> PROBLEM STATEMENT:
Put every line of the rows below into a single numbered list, leaving out any blank lines.

•••••

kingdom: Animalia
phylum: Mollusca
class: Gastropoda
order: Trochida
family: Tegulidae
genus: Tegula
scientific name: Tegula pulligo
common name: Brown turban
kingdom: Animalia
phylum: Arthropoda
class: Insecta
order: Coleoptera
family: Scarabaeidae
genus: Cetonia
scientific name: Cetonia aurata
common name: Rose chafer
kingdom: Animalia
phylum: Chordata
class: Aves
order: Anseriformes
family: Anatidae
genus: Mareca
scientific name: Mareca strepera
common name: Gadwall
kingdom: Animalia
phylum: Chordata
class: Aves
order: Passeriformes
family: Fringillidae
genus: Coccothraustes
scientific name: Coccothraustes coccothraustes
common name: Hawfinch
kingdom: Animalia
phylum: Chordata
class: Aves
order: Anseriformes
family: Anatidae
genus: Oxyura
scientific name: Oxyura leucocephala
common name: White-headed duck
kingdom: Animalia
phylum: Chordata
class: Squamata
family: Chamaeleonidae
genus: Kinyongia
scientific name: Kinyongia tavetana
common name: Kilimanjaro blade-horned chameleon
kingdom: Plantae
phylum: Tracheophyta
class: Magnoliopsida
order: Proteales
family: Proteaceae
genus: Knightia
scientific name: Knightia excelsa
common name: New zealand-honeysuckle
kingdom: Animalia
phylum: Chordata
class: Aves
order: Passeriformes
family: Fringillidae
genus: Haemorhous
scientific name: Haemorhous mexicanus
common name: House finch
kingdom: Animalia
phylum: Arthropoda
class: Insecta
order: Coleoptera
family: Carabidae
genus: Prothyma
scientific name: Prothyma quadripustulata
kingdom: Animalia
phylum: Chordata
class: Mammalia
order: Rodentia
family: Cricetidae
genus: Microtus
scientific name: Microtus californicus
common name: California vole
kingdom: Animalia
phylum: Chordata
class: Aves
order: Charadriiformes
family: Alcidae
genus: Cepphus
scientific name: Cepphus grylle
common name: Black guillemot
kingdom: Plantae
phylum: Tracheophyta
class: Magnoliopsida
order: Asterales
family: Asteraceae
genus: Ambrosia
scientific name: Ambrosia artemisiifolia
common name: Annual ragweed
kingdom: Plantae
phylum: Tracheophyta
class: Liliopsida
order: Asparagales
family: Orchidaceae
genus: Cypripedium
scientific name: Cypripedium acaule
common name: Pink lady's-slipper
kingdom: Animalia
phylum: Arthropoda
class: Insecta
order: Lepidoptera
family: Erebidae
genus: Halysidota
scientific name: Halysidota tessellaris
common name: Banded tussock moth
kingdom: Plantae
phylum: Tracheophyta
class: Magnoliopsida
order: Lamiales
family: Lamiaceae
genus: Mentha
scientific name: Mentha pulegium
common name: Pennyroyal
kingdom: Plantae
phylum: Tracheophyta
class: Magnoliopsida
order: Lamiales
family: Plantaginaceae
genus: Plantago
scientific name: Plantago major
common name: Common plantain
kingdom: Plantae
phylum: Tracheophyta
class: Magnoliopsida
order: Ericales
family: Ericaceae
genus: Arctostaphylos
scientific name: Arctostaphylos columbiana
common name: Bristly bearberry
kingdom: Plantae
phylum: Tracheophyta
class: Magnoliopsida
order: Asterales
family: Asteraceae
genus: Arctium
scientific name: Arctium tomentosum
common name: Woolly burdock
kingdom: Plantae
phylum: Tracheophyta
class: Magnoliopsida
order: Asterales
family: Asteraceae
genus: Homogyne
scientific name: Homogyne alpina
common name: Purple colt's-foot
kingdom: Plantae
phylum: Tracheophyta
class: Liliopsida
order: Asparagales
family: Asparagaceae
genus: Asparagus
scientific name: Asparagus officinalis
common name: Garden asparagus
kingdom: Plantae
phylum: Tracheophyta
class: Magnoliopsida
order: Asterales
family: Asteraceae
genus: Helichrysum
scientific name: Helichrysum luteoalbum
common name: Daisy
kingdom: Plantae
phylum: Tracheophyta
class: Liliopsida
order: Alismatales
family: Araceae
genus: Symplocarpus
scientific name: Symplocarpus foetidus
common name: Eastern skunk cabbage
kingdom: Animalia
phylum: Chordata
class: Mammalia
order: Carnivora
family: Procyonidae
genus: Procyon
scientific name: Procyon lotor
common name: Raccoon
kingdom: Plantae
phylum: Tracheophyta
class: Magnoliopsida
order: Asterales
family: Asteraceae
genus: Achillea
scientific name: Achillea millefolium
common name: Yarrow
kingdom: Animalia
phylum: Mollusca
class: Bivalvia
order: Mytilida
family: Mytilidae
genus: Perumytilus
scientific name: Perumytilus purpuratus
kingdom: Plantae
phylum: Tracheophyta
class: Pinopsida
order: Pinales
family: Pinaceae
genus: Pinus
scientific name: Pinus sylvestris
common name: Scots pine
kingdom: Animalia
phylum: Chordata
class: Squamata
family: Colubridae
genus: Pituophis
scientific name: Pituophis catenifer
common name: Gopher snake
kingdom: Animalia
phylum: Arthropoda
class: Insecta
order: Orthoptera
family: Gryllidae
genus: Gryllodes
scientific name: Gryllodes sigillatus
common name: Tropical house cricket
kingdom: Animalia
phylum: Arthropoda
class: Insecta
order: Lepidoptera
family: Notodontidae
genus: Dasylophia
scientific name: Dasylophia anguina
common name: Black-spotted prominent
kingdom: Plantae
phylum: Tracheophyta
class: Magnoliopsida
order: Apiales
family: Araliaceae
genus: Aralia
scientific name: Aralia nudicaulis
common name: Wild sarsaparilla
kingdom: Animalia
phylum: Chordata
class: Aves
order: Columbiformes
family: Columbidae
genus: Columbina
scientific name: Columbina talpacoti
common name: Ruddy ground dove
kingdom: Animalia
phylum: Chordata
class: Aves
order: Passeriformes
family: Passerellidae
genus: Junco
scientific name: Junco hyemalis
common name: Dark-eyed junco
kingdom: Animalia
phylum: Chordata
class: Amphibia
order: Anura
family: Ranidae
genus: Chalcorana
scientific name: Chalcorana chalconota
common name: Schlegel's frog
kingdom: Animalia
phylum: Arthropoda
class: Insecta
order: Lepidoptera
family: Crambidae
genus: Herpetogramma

•••••

> ANSWER BELOW:
1. kingdom: Animalia
2. phylum: Mollusca
3. class: Gastropoda
4. order: Trochida
5. family: Tegulidae
6. genus: Tegula
7. scientific name: Tegula pulligo
8. common name: Brown turban
9. kingdom: Animalia
10. phylum: Arthropoda
11. class: Insecta
12. order: Coleoptera
13. family: Scarabaeidae
14. genus: Cetonia
15. scientific name: Cetonia aurata
16. common name: Rose chafer
17. kingdom: Animalia
18. phylum: Chordata
19. class: Aves
20. order: Anseriformes
21. family: Anatidae
22. genus: Mareca
23. scientific name: Mareca strepera
24. common name: Gadwall
25. kingdom: Animalia
26. phylum: Chordata
27. class: Aves
28. order: Passeriformes
29. family: Fringillidae
30. genus: Coccothraustes
31. scientific name: Coccothraustes coccothraustes
32. common name: Hawfinch
33. kingdom: Animalia
34. phylum: Chordata
35. class: Aves
36. order: Anseriformes
37. family: Anatidae
38. genus: Oxyura
39. scientific name: Oxyura leucocephala
40. common name: White-headed duck
41. kingdom: Animalia
42. phylum: Chordata
43. class: Squamata
44. family: Chamaeleonidae
45. genus: Kinyongia
46. scientific name: Kinyongia tavetana
47. common name: Kilimanjaro blade-horned chameleon
48. kingdom: Plantae
49. phylum: Tracheophyta
50. class: Magnoliopsida
51. order: Proteales
52. family: Proteaceae
53. genus: Knightia
54. scientific name: Knightia excelsa
55. common name: New zealand-honeysuckle
56. kingdom: Animalia
57. phylum: Chordata
58. class: Aves
59. order: Passeriformes
60. family: Fringillidae
61. genus: Haemorhous
62. scientific name: Haemorhous mexicanus
63. common name: House finch
64. kingdom: Animalia
65. phylum: Arthropoda
66. class: Insecta
67. order: Coleoptera
68. family: Carabidae
69. genus: Prothyma
70. scientific name: Prothyma quadripustulata
71. kingdom: Animalia
72. phylum: Chordata
73. class: Mammalia
74. order: Rodentia
75. family: Cricetidae
76. genus: Microtus
77. scientific name: Microtus californicus
78. common name: California vole
79. kingdom: Animalia
80. phylum: Chordata
81. class: Aves
82. order: Charadriiformes
83. family: Alcidae
84. genus: Cepphus
85. scientific name: Cepphus grylle
86. common name: Black guillemot
87. kingdom: Plantae
88. phylum: Tracheophyta
89. class: Magnoliopsida
90. order: Asterales
91. family: Asteraceae
92. genus: Ambrosia
93. scientific name: Ambrosia artemisiifolia
94. common name: Annual ragweed
95. kingdom: Plantae
96. phylum: Tracheophyta
97. class: Liliopsida
98. order: Asparagales
99. family: Orchidaceae
100. genus: Cypripedium
101. scientific name: Cypripedium acaule
102. common name: Pink lady's-slipper
103. kingdom: Animalia
104. phylum: Arthropoda
105. class: Insecta
106. order: Lepidoptera
107. family: Erebidae
108. genus: Halysidota
109. scientific name: Halysidota tessellaris
110. common name: Banded tussock moth
111. kingdom: Plantae
112. phylum: Tracheophyta
113. class: Magnoliopsida
114. order: Lamiales
115. family: Lamiaceae
116. genus: Mentha
117. scientific name: Mentha pulegium
118. common name: Pennyroyal
119. kingdom: Plantae
120. phylum: Tracheophyta
121. class: Magnoliopsida
122. order: Lamiales
123. family: Plantaginaceae
124. genus: Plantago
125. scientific name: Plantago major
126. common name: Common plantain
127. kingdom: Plantae
128. phylum: Tracheophyta
129. class: Magnoliopsida
130. order: Ericales
131. family: Ericaceae
132. genus: Arctostaphylos
133. scientific name: Arctostaphylos columbiana
134. common name: Bristly bearberry
135. kingdom: Plantae
136. phylum: Tracheophyta
137. class: Magnoliopsida
138. order: Asterales
139. family: Asteraceae
140. genus: Arctium
141. scientific name: Arctium tomentosum
142. common name: Woolly burdock
143. kingdom: Plantae
144. phylum: Tracheophyta
145. class: Magnoliopsida
146. order: Asterales
147. family: Asteraceae
148. genus: Homogyne
149. scientific name: Homogyne alpina
150. common name: Purple colt's-foot
151. kingdom: Plantae
152. phylum: Tracheophyta
153. class: Liliopsida
154. order: Asparagales
155. family: Asparagaceae
156. genus: Asparagus
157. scientific name: Asparagus officinalis
158. common name: Garden asparagus
159. kingdom: Plantae
160. phylum: Tracheophyta
161. class: Magnoliopsida
162. order: Asterales
163. family: Asteraceae
164. genus: Helichrysum
165. scientific name: Helichrysum luteoalbum
166. common name: Daisy
167. kingdom: Plantae
168. phylum: Tracheophyta
169. class: Liliopsida
170. order: Alismatales
171. family: Araceae
172. genus: Symplocarpus
173. scientific name: Symplocarpus foetidus
174. common name: Eastern skunk cabbage
175. kingdom: Animalia
176. phylum: Chordata
177. class: Mammalia
178. order: Carnivora
179. family: Procyonidae
180. genus: Procyon
181. scientific name: Procyon lotor
182. common name: Raccoon
183. kingdom: Plantae
184. phylum: Tracheophyta
185. class: Magnoliopsida
186. order: Asterales
187. family: Asteraceae
188. genus: Achillea
189. scientific name: Achillea millefolium
190. common name: Yarrow
191. kingdom: Animalia
192. phylum: Mollusca
193. class: Bivalvia
194. order: Mytilida
195. family: Mytilidae
196. genus: Perumytilus
197. scientific name: Perumytilus purpuratus
198. kingdom: Plantae
199. phylum: Tracheophyta
200. class: Pinopsida
201. order: Pinales
202. family: Pinaceae
203. genus: Pinus
204. scientific name: Pinus sylvestris
205. common name: Scots pine
206. kingdom: Animalia
207. phylum: Chordata
208. class: Squamata
209. family: Colubridae
210. genus: Pituophis
211. scientific name: Pituophis catenifer
212. common name: Gopher snake
213. kingdom: Animalia
214. phylum: Arthropoda
215. class: Insecta
216. order: Orthoptera
217. family: Gryllidae
218. genus: Gryllodes
219. scientific name: Gryllodes sigillatus
220. common name: Tropical house cricket
221. kingdom: Animalia
222. phylum: Arthropoda
223. class: Insecta
224. order: Lepidoptera
225. family: Notodontidae
226. genus: Dasylophia
227. scientific name: Dasylophia anguina
228. common name: Black-spotted prominent
229. kingdom: Plantae
230. phylum: Tracheophyta
231. class: Magnoliopsida
232. order: Apiales
233. family: Araliaceae
234. genus: Aralia
235. scientific name: Aralia nudicaulis
236. common name: Wild sarsaparilla
237. kingdom: Animalia
238. phylum: Chordata
239. class: Aves
240. order: Columbiformes
241. family: Columbidae
242. genus: Columbina
243. scientific name: Columbina talpacoti
244. common name: Ruddy ground dove
245. kingdom: Animalia
246. phylum: Chordata
247. class: Aves
248. order: Passeriformes
249. family: Passerellidae
250. genus: Junco
251. scientific name: Junco hyemalis
252. common name: Dark-eyed junco
253. kingdom: Animalia
254. phylum: Chordata
255. class: Amphibia
256. order: Anura
257. family: Ranidae
258. genus: Chalcorana
259. scientific name: Chalcorana chalconota
260. common name: Schlegel's frog
261. kingdom: Animalia
262. phylum: Arthropoda
263. class: Insecta
264. order: Lepidoptera
265. family: Crambidae
266. genus: Herpetogramma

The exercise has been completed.